One of the most popular species of lemons in the past few years is the Meyer Lemon. This is not a pure lemon, but instead is a cross between a lemon and a mandarin orange. Other popular types of lemons are Eureka and Lisbon. These two lemon species are much more sour and acidic in flavor than the Meyer Lemon.

Home grown limes are commonly grown in containers. Popular types of limes are the Key Lime also known as the Mexican Lime, which is small and has a distinctive, strong flavor. Another popular type is the Persian or Tahitian Lime, which is about two inches in size.

1. Ripeness

lime on a bush

Unlike other kinds of citrus, lemons and limes do better when picked only when they are fully ripe. Fully ripe lemons are a deep golden yellow and do not have any hint of green on the rind.

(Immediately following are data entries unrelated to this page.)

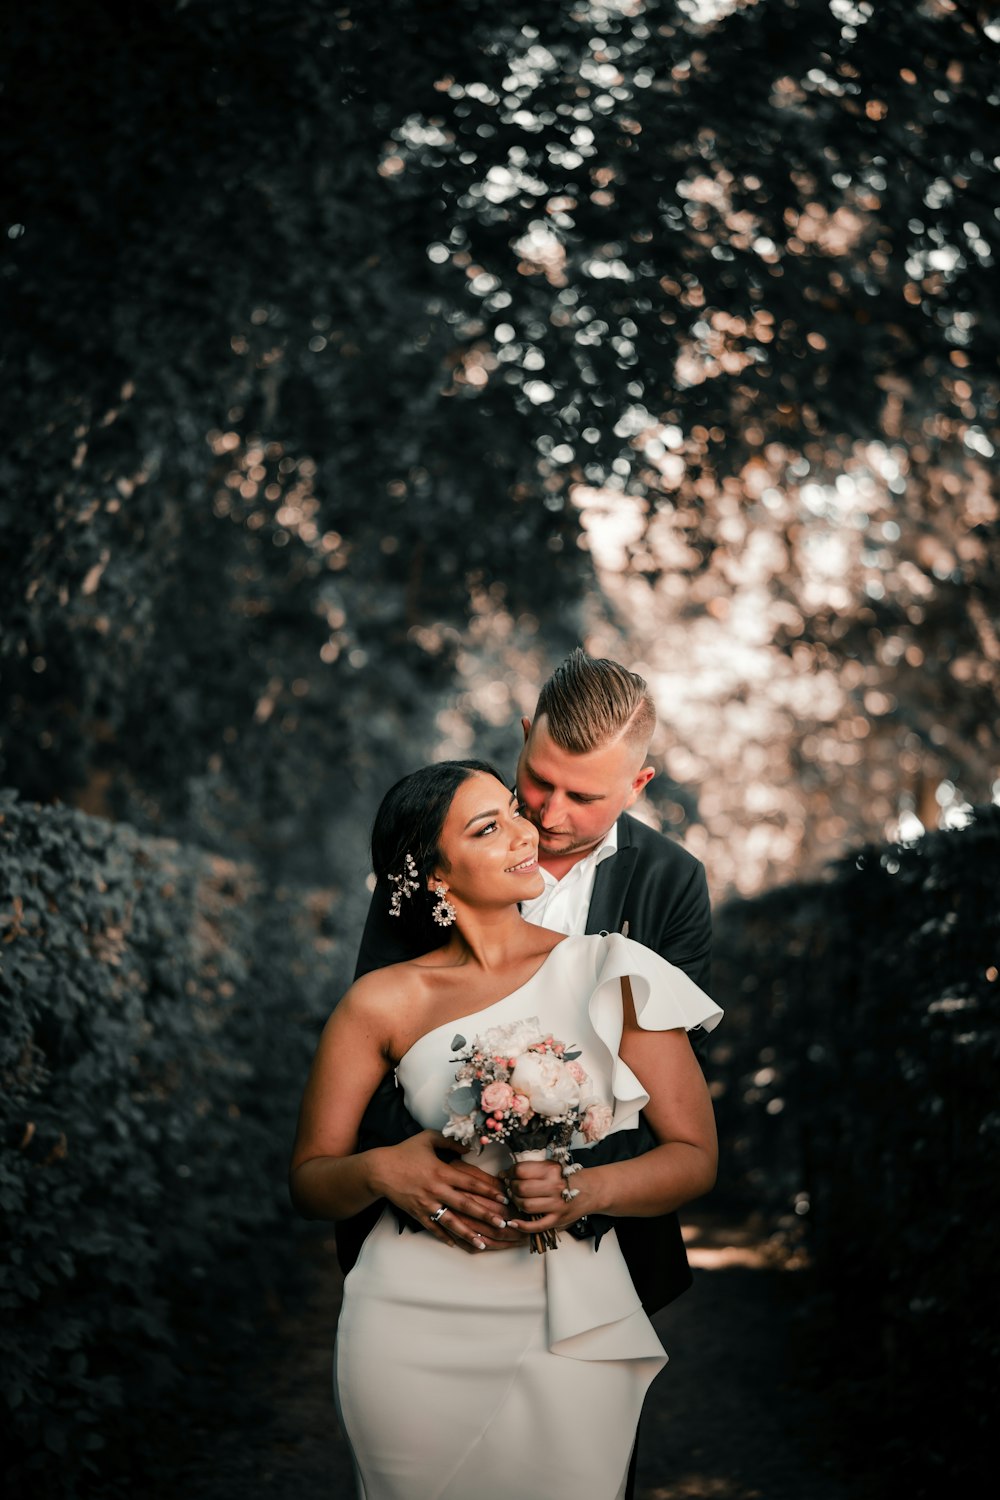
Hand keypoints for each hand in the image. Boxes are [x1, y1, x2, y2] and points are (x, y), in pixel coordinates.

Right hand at [370, 1131, 525, 1252]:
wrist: (379, 1170)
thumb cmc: (404, 1152)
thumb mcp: (427, 1138)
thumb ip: (450, 1141)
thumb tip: (468, 1148)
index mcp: (441, 1171)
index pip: (470, 1183)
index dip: (488, 1190)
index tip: (503, 1197)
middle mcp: (436, 1190)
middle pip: (465, 1205)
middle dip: (485, 1215)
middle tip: (502, 1224)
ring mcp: (426, 1204)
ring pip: (451, 1222)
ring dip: (467, 1233)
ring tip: (482, 1243)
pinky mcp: (417, 1213)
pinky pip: (433, 1228)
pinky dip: (444, 1237)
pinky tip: (455, 1245)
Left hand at [505, 1158, 590, 1236]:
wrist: (590, 1190)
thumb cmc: (567, 1178)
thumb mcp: (551, 1166)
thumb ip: (530, 1168)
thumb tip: (504, 1173)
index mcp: (551, 1170)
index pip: (521, 1170)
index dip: (510, 1173)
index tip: (508, 1175)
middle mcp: (554, 1187)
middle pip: (521, 1188)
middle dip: (511, 1188)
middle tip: (511, 1187)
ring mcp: (556, 1205)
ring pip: (526, 1205)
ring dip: (515, 1202)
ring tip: (516, 1199)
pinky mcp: (557, 1220)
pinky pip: (536, 1226)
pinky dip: (522, 1226)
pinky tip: (514, 1223)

Limes, on the other hand, are yellow when they are completely ripe, but are picked while they are still green and are best when picked just before they ripen.

Ultimately, the best way to determine whether or not a lemon or lime is ripe and ready to be picked is to pick one of the fruit, cut it open, and taste it.

2. Harvesting

Unless the fruit has been exposed to frost, lemons and limes do not do well if they are picked before they are ready. Unlike other types of fruit, citrus does not continue to ripen once it is picked from the tree. As a result, it is usually best to pick lemons and limes starting with fruit that is on the lower branches. This helps fruit that is higher from the possibility of frost damage.

When picking the fruit, firmly grasp the lemon or lime in your hand and turn it to a 90 degree angle and pull. The fruit should easily snap off of the branch. If the rind tears, use a pruning knife or clippers to detach the fruit stem from the branch.

Once picked, lemons and limes will keep for approximately two weeks as long as they are stored in a cool place and the rind is not damaged.